***** Exercise inputs

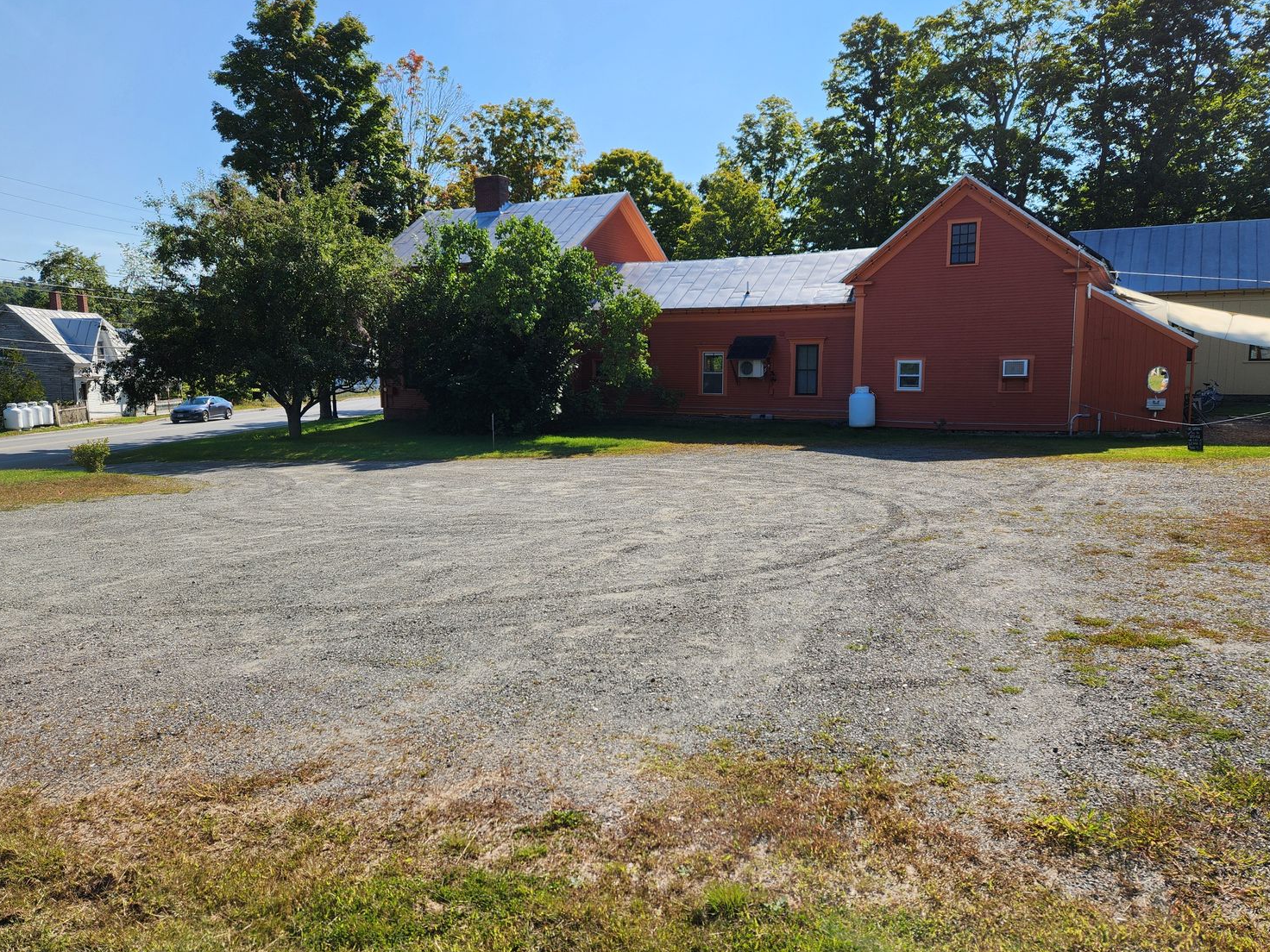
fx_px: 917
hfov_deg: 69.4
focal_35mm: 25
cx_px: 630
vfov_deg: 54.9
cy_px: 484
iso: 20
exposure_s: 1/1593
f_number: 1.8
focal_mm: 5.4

**********
***** Exercise inputs

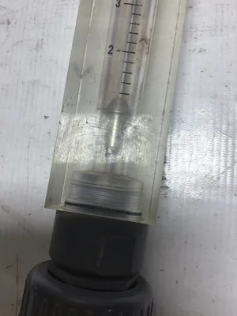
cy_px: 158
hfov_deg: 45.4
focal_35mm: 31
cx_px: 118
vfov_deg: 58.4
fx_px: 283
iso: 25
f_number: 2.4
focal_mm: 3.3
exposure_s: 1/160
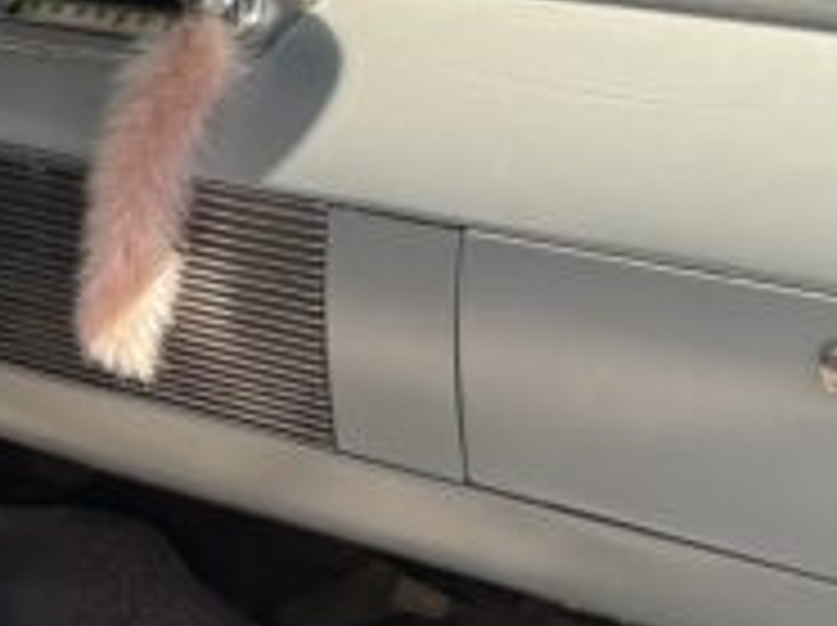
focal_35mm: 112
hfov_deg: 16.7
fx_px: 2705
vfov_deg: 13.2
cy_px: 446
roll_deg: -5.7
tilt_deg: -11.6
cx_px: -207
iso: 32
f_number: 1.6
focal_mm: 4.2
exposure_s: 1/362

**********

Leave the pictures out, and transcribe exactly the lines above starting at the one that contains "f_number: 2.4" and ending at the one that contains "exposure_s: 1/362".

▸ Answer box:
f_number: 2.4
focal_mm: 3.3
exposure_s: 1/160
focal_35mm: 112
hfov_deg: 16.7
fx_px: 2705
vfov_deg: 13.2
cy_px: 446
roll_deg: -5.7
tilt_deg: -11.6
cx_px: -207
iso: 32
f_number: 1.6
focal_mm: 4.2
exposure_s: 1/362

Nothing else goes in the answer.